Ich finds nur merkwürdig dass es nicht ohne Odin, also extern per KIES oder intern per Softwareupdate geht ....
Das mach mich schon etwas stutzig.

Ich möchte einfach Android 4 haben, deshalb hab ich mir DAS Handy mit NFC zugelegt. 
Welche Features ich möchte und nutze ist wohl meine Sache.


----------



## addicTix (29. Juni 2013)

Ja dann flash es dir drauf, wo liegt dein Problem ?


----------



## Metroid_Prime (29. Juni 2013)

Das ein Battle abgeht ob die Garantie nun verfällt oder nicht ....


----------



## Gast20140625 (29. Juni 2013)

Flash es manuell oder such nach dem Fehler. 

Ist bei mir zwar ein ganz anderes OS, aber Kies hat mir auch immer was von "aktuellste Version ist bereits installiert" erzählt.
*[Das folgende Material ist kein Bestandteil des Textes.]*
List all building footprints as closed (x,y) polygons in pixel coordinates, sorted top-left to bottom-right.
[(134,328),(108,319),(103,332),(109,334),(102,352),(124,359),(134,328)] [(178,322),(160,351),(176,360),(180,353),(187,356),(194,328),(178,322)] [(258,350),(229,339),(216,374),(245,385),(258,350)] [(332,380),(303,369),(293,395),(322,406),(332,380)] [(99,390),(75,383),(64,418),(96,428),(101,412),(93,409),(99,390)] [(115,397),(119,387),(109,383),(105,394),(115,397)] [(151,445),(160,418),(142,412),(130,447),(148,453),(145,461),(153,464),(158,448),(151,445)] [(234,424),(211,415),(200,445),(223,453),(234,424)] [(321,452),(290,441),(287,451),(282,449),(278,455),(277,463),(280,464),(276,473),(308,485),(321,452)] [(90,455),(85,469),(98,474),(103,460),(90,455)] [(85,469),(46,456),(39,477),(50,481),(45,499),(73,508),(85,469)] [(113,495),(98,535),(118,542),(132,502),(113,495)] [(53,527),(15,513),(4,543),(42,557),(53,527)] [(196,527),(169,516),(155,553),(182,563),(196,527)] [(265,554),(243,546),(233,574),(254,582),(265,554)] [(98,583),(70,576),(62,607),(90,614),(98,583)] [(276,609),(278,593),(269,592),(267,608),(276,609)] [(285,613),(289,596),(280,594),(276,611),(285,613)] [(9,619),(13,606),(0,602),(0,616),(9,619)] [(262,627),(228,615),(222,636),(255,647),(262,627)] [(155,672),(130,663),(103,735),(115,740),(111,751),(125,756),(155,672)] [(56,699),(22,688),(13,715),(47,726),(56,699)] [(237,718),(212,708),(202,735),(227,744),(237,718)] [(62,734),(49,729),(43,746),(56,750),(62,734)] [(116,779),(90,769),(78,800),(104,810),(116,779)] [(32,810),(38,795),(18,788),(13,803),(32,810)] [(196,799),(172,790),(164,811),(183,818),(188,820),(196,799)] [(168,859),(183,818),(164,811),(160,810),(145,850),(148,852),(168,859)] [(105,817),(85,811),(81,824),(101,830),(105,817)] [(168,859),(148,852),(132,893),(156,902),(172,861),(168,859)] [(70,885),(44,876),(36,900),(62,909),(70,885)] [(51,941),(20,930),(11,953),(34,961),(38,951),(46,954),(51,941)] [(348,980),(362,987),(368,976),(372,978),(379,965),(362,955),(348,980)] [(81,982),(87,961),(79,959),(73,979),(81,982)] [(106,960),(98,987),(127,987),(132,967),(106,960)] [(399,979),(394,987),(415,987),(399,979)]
Lag dann daran, dass das Handy eine Firmware mit Koreanischer ID hatte. (war aber schon beim Kauf so) Das hat Kies irgendwie gestört. KA wieso. 
In einer Art Wiederherstellungsmodus konnte ich das dann auf eine deutsche ID ändern. Danach hats auch mit dem Flashen über Kies geklappt.


----------



## addicTix (29. Juni 2013)

Metroid_Prime schrieb:


> Das ein Battle abgeht ob die Garantie nun verfällt oder nicht ....


 
Scheiß doch drauf... Folge einfach den Anleitungen beim Flashen und dann kann auch nix passieren, was dein Handy schrotten könnte...
Ich hab mein Handy auch geflasht mit 'ner Custom-Rom wo ich noch Garantie hatte, bis jetzt ist nichts passiert... Und flashen tu ich seit ~2010, also seit dem das Handy aufm Markt ist.


----------



## Metroid_Prime (30. Juni 2013)

Habe noch mal etwas gestöbert und es scheint so dass das Gerät als Bezeichnung XEF hat und hier sollen
die werkseitigen Updates nicht funktionieren ...
Es muss wohl die Bezeichnung DBT haben um die deutschen Updates als neu zu erkennen, wenn ich das
richtig verstanden habe?!

Über eure Meinungen würde ich mich freuen. Auch würd mich interessieren wofür die beiden Abkürzungen stehen.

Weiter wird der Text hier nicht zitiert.